Washington has high-earning, high-spending consumers. According to the American Community Survey, 10 of the nation’s 25 highest-income counties are in either Maryland or Virginia, all of those being proximate to the District. Savvy entrepreneurs will serve Washington’s affluent, sophisticated consumers by focusing on delivering refined cannabis experiences (e.g., high-end and well-appointed retail environments and brands), resulting in generally more polished consumer experiences than those found in less capitalized markets.

Washingtonians spend more than almost any Americans on cannabis.

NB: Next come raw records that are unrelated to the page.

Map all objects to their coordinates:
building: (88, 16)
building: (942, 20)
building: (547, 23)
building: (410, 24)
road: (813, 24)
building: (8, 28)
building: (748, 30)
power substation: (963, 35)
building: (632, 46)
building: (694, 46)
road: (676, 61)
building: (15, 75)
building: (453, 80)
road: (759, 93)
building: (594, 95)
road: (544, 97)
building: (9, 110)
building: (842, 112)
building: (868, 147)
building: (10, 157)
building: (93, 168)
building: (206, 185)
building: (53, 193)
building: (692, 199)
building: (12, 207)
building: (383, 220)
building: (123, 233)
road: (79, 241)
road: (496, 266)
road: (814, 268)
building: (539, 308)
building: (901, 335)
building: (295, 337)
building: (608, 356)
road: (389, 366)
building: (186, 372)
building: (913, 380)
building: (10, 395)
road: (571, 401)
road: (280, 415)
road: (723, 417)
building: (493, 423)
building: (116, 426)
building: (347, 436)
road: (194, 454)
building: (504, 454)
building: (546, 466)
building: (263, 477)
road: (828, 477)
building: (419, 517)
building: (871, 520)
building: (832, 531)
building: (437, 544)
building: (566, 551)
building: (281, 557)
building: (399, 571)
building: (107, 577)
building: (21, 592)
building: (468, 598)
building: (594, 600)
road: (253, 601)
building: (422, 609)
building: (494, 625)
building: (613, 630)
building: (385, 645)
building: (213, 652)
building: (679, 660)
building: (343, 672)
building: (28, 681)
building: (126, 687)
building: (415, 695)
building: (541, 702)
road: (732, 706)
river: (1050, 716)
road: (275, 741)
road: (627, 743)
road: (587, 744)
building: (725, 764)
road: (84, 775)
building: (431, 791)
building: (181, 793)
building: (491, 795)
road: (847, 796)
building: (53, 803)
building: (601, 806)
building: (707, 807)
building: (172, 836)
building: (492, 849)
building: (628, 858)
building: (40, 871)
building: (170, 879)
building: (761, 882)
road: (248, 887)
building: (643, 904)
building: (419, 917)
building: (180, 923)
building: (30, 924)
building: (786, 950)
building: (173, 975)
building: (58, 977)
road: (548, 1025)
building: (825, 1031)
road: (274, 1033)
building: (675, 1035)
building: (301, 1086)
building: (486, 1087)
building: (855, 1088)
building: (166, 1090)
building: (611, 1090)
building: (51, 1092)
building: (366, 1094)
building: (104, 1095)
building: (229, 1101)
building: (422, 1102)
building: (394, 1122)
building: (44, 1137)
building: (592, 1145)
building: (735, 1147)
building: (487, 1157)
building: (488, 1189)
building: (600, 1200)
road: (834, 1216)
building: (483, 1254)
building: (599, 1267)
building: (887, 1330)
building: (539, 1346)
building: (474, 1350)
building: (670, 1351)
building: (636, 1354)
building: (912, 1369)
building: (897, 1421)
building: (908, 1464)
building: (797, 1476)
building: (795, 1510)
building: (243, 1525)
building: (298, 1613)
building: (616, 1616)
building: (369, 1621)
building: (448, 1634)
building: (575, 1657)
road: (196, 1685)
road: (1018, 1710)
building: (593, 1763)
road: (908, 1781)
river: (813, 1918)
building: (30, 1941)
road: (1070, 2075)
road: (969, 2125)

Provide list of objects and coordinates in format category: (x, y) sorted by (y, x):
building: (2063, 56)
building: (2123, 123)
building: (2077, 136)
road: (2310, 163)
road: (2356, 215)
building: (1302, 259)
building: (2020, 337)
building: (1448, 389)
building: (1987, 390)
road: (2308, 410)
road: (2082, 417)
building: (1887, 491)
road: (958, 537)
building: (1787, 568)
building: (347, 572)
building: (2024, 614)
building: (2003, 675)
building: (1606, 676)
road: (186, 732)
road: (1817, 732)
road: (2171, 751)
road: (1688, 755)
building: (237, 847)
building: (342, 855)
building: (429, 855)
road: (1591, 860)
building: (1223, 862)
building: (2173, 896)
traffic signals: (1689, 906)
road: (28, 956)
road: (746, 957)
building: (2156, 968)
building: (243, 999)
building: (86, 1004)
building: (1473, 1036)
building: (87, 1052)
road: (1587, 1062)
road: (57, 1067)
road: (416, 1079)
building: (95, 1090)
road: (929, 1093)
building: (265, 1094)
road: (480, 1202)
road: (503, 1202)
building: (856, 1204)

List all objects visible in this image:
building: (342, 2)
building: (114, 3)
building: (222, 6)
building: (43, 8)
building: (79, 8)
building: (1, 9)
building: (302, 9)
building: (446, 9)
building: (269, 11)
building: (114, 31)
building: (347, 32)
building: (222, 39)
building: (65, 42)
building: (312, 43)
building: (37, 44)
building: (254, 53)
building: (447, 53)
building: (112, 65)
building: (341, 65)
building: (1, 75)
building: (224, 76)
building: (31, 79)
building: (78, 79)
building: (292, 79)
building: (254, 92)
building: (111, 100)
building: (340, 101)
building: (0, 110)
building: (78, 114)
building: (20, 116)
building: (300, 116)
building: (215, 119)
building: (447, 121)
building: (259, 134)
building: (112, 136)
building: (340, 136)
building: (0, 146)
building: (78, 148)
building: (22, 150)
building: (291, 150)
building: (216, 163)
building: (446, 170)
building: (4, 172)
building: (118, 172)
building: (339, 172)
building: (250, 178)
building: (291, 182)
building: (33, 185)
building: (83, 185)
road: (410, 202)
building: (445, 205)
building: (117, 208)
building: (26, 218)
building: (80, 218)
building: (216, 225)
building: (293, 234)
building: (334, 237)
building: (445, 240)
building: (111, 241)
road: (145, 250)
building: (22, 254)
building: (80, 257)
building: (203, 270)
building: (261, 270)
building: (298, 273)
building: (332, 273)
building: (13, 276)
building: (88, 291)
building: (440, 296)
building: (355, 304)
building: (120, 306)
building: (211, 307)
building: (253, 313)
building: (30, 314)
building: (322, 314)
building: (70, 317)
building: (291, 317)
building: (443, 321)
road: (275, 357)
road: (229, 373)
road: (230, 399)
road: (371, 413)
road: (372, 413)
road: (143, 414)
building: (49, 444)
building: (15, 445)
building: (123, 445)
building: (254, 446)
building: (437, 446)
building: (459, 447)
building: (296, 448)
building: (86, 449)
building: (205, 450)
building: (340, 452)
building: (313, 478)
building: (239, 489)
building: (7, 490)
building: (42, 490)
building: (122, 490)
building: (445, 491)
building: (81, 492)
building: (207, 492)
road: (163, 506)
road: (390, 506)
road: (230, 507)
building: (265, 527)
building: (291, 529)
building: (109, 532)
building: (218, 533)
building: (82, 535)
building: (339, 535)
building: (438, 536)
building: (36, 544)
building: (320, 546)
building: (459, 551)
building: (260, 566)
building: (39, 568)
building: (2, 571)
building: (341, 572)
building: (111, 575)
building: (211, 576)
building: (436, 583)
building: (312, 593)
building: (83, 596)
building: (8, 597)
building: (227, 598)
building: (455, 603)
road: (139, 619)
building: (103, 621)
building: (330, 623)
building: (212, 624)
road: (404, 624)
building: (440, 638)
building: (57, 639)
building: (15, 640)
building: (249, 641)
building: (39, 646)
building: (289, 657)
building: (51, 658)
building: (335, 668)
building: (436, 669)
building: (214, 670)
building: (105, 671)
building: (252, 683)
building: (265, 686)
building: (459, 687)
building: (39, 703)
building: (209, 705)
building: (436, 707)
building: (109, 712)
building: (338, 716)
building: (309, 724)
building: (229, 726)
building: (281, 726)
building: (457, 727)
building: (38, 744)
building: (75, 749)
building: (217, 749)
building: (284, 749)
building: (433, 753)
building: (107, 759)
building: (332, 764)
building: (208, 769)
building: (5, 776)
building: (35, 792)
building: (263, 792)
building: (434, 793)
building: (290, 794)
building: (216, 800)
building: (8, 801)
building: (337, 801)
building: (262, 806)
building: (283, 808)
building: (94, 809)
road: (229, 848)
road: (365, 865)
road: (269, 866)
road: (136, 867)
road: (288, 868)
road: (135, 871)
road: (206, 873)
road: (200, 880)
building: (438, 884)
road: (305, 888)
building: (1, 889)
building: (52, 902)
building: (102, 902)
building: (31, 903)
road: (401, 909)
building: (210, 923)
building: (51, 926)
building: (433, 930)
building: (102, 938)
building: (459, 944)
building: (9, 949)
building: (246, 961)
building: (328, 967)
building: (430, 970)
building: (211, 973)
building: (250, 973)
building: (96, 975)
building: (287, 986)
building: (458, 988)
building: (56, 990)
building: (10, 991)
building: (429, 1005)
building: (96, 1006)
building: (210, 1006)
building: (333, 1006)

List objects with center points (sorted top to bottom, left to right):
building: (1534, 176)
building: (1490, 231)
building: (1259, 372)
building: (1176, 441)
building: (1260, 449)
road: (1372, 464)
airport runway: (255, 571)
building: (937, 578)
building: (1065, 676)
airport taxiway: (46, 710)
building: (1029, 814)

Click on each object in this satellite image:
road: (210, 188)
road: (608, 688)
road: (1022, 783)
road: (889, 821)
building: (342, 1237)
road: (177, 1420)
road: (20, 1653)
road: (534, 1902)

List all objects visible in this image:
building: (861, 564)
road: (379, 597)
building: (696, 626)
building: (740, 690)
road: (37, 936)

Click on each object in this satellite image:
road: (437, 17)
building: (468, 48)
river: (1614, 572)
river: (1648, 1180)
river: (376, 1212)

Crowdsourced pricing shows that Washingtonians pay among the nation’s highest prices for cannabis, even more than 2x what Californians typically spend on cannabis. Given such, a legally active commercial program is projected to be exceptionally lucrative.

DC is among the country’s most visited cities. With 23 million visitors annually, a vast tourism market would potentially attract millions of visiting medical and adult-use consumers. The diversity of visitors to Washington could make the capital an especially important canna-tourism destination, offering introduction to a regulated cannabis market for those from unregulated jurisdictions. Similarly, the city’s outsized cultural importance and media market would likely provide striking juxtapositions between its municipal practices and the federal government’s contradictory posturing.

The city has more embassies and consulates than any city in the country. With nearly 180 diplomatic missions plus major international institutions including the World Bank and International Monetary Fund, Washington hosts large cohorts of international policy decisionmakers and influencers. Their experiences within a legalized cannabis market — and those of the large international media contingent covering the city — will, (whether for better or worse) significantly shape the global narrative for cannabis and its direction for development.